Posted on January 6, 2019


Jellyfin is an open source software media system that helps users to manage and stream their media collections. The aim of the project is to provide an open source alternative to Plex and Emby.

Personally I hope that the project succeeds as I have been looking to move away from Plex to a more open alternative for a couple of years now. Jellyfin forked from the Emby project fairly recently so a lot of the Emby clients should still work with Jellyfin.

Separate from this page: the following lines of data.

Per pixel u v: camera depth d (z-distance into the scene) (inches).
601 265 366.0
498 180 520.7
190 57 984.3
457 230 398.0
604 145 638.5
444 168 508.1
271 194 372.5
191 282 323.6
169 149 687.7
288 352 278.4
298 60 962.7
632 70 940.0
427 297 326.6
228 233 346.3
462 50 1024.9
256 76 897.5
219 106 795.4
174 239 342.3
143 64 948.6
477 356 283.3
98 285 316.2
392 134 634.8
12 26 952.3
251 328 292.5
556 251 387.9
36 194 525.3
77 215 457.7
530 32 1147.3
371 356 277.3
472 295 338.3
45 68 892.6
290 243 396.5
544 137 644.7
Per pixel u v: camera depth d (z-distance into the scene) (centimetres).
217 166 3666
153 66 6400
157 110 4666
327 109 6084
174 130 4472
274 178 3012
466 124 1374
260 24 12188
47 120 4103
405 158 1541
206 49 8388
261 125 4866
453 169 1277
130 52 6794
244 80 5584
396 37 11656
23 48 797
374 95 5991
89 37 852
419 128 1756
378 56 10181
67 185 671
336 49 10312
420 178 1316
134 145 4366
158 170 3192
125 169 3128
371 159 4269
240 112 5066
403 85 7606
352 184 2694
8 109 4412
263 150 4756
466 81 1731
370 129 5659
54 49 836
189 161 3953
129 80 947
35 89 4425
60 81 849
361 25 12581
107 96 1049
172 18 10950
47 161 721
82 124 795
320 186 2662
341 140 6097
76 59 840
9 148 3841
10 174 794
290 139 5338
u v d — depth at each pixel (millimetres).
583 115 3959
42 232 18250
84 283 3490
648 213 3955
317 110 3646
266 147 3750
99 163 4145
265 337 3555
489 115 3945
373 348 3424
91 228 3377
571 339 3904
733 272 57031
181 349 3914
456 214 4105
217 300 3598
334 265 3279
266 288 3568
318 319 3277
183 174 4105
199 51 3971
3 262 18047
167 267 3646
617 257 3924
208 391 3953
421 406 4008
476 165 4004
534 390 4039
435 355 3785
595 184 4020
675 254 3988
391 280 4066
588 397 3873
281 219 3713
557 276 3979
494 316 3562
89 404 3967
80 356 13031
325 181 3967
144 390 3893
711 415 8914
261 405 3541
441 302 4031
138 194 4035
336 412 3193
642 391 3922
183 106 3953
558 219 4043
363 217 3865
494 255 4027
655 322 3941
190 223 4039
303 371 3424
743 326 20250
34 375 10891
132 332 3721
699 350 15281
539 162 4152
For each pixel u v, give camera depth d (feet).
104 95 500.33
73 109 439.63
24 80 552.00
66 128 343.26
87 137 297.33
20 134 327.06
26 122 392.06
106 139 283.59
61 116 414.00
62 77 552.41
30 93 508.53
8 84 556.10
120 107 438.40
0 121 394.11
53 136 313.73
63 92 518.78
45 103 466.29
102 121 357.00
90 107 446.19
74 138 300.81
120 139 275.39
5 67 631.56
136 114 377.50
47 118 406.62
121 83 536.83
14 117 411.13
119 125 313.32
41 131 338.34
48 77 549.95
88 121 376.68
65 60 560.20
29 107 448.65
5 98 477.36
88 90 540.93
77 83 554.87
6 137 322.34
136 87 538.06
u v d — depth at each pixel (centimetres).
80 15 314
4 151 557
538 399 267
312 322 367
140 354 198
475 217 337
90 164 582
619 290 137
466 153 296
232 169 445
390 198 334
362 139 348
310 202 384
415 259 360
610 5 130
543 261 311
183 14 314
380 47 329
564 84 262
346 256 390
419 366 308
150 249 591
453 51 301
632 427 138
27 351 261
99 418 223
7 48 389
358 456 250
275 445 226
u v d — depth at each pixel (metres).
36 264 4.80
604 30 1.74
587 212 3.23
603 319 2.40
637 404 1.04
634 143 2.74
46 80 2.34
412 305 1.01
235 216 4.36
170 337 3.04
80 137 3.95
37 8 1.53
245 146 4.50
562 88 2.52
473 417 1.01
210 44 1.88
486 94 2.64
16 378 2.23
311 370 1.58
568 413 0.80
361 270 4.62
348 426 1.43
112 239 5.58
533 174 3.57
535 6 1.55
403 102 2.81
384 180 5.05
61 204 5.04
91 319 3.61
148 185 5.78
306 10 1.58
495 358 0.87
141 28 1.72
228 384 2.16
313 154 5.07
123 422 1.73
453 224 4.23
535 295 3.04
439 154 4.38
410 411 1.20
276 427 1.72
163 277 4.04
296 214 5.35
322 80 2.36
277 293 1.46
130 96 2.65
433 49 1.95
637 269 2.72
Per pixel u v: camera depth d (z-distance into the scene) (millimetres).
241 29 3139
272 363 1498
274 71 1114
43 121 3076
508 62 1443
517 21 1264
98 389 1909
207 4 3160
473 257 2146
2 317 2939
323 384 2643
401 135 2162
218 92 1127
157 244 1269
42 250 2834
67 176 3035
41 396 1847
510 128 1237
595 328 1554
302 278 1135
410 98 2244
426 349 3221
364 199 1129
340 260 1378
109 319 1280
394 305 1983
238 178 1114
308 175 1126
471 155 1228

For a project like this to succeed, it is important to make it easy for users to pick it up and try it out. There is a docker image available (https://hub.docker.com/r/jellyfin/jellyfin/) which makes it very easy for people to play with this new media server without really impacting any of their environments. As most of my machines at home are running as one large Kubernetes cluster, I decided to put together a quick helm chart - https://github.com/brianmcarey/jellyfin-helm.git

This helm chart allows me to spin up a reproducible Jellyfin server with a single command and have all the benefits of using Kubernetes such as scheduling.

To get this up and running for yourself all you got to do is (assuming you have a Kubernetes cluster and helm installed):

git clone https://github.com/brianmcarey/jellyfin-helm.git
helm install ./jellyfin-helm

This will give you the very basic Jellyfin server which does not include persistent storage. Persistence is disabled by default. In order to enable persistence you have to update jellyfin-helm/values.yaml. If you want to point the Jellyfin instance to your existing media library, I would recommend creating a persistent volume (PV) and a persistent volume claim (PVC) which point to your media. You can then update the "existingClaim" value in the values.yaml with the name of PVC that you just created. A persistent volume is also required for the jellyfin configuration in order to ensure that the config is not lost when the pod is deleted.

Also I would recommend enabling ingress and to use an ingress controller such as NGINX or traefik to make it easier to connect to your media server rather than having to use port-forwarding.

Hopefully this will help some people to get up and running with Jellyfin. I'm really looking forward to what is to come from the Jellyfin project in 2019!